The Dartmouth Online: The online edition of America's oldest college newspaper

Wednesday, November 27, 2002
Blueprint for a Clearer Vision
by The Dartmouth Editorial Board

Op-Ed

As details of budget cuts emerge and arguments escalate, administrators are apologizing for short-term difficulties while reminding everyone to focus on broader goals. But the long-term vision is too blurry to guide the College, and every member of the community must accept that there is a pressing need to clarify that vision.

Top-level administrators -- the president, the provost, the deans -- are directly responsible for long-term planning, so it would be simple to blame them for a lack of direction. In recent instances when administrators have shown boldness, however, they have not been rewarded. When former Provost Susan Prager delivered a sweeping report on academic planning in 2000, faculty members badgered her until she submitted a surprisingly early resignation. And the Student Life Initiative was hampered by its poorly-planned introduction, but even after the fallout from that fiasco had subsided, students continued to rail against the "Five Principles."

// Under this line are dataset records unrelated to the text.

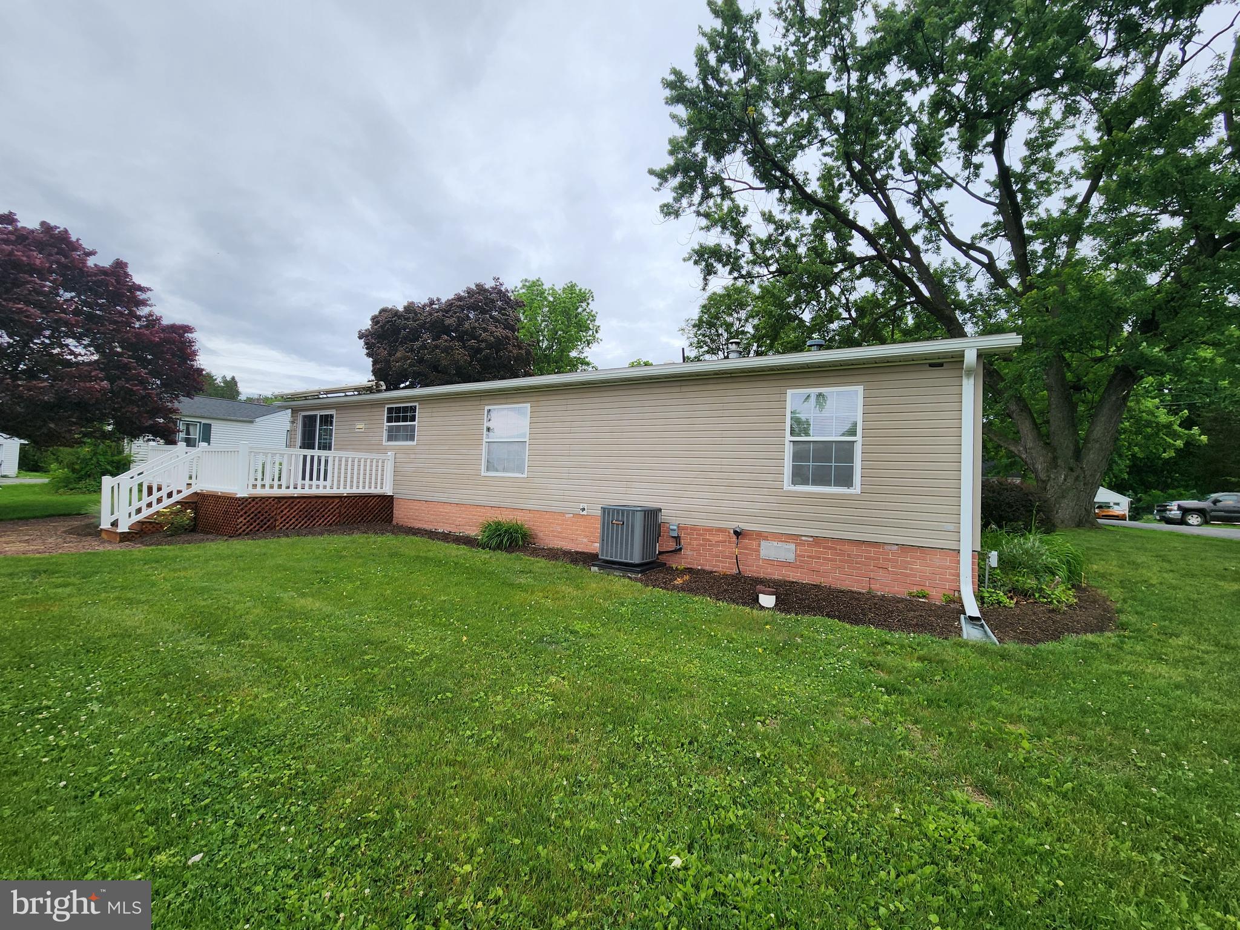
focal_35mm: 13
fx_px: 466
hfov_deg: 106.2
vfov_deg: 89.9
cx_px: 620
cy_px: 465
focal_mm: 2.2
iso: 50
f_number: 2.2
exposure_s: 1/1399
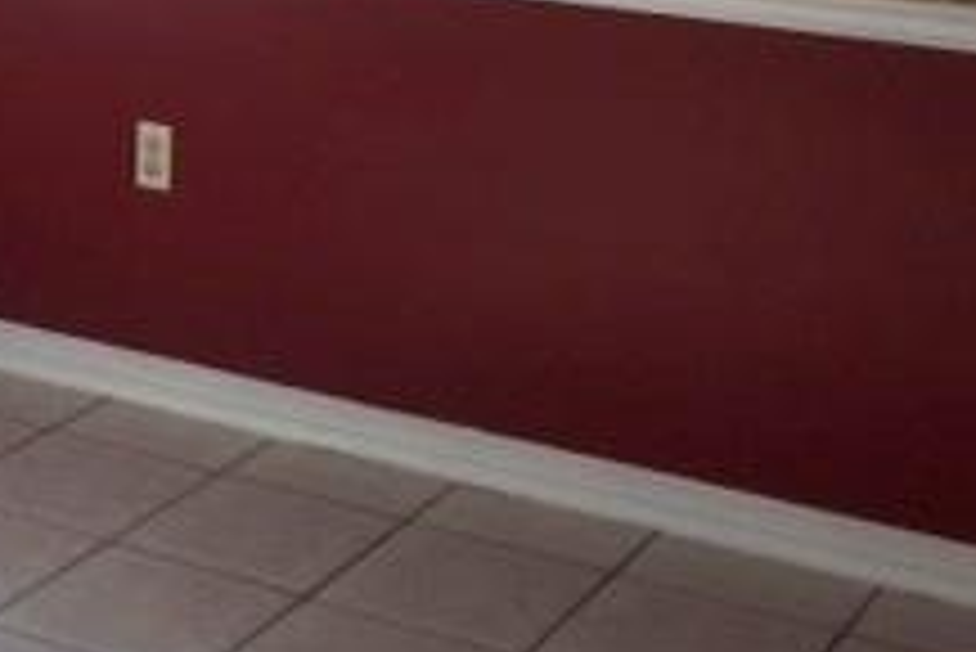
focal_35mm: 89
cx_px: 40
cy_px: -333
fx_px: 2414
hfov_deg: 22.1
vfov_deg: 14.3
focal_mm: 4.15
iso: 50
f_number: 2.2
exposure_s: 1/120
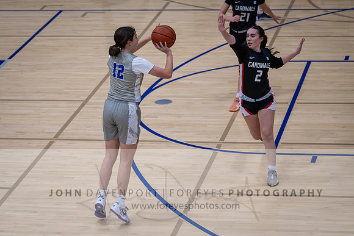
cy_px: 98
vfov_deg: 9.1
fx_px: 1476
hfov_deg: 13.7
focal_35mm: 150
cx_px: 131
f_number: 2.8
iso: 2500
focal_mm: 90
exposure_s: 1/1000
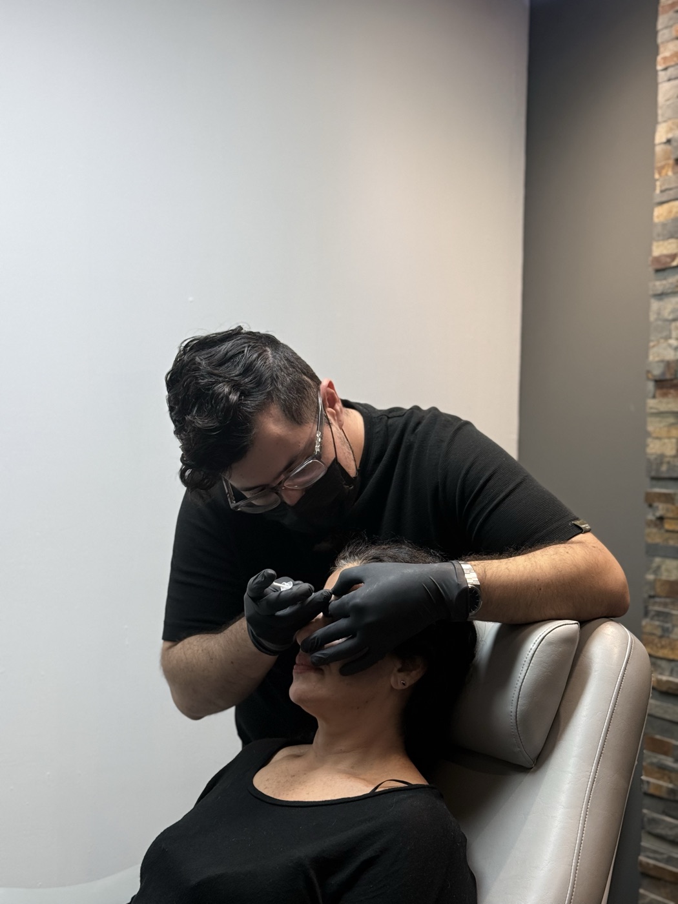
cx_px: 339
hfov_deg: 30.3
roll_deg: -0.6
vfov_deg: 39.7
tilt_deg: -0.8
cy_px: 452
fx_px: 1254
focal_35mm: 48
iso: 320
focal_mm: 6.76
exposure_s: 1/120
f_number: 1.78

This is not to say that the proposals were perfect. They had major flaws, which is to be expected from first drafts. In both cases, however, the community's failure to formulate alternatives resulted in a muddle of misconceptions, grudges and languishing committees -- and no vision.

We don't believe that the faculty and students of Dartmouth are so cynical that they are content to criticize without offering solutions. Rather, the problem is one of opportunity.

Dartmouth has become entrenched in a system that shunts forward-looking discussion of broad policy change to closed-door committees. These groups deliberate on the issue at hand, often for what seems like an interminable and arbitrary length of time. Because students and faculty are perfunctorily included, the College claims that there is sufficient input from the community.

In their current form, though, committees effectively quash discussion rather than advancing it. Because the committee process is so secretive and drawn out, the issues being considered fade from the limelight. Inevitably, the abbreviated terms and fast pace of Dartmouth lead people to consider more immediate, less consequential problems. When a report is finally released, the campus has forgotten that a discussion was even taking place.

The College needs to drastically restructure its scheme for committees. A committee's meetings should be held in an open forum, with direct -- rather than representative -- input from community members. Committees should conduct discussion over a period of one term and release a report with policy recommendations at the beginning of the next term, with the expectation of significant progress, not perfection.

Additionally, one high-profile committee should highlight a major issue, such as academics or social life, each term. Smaller discussions of other concerns would continue, of course, but with a central group devoted to long-term vision, the College would have a viable chance of moving forward with greater support from students and faculty.

These changes are designed to create a reasonable opportunity for all voices to be heard while crystallizing a view of the future Dartmouth. If the administration offers this opportunity, then the community's only responsibility will be to accept it.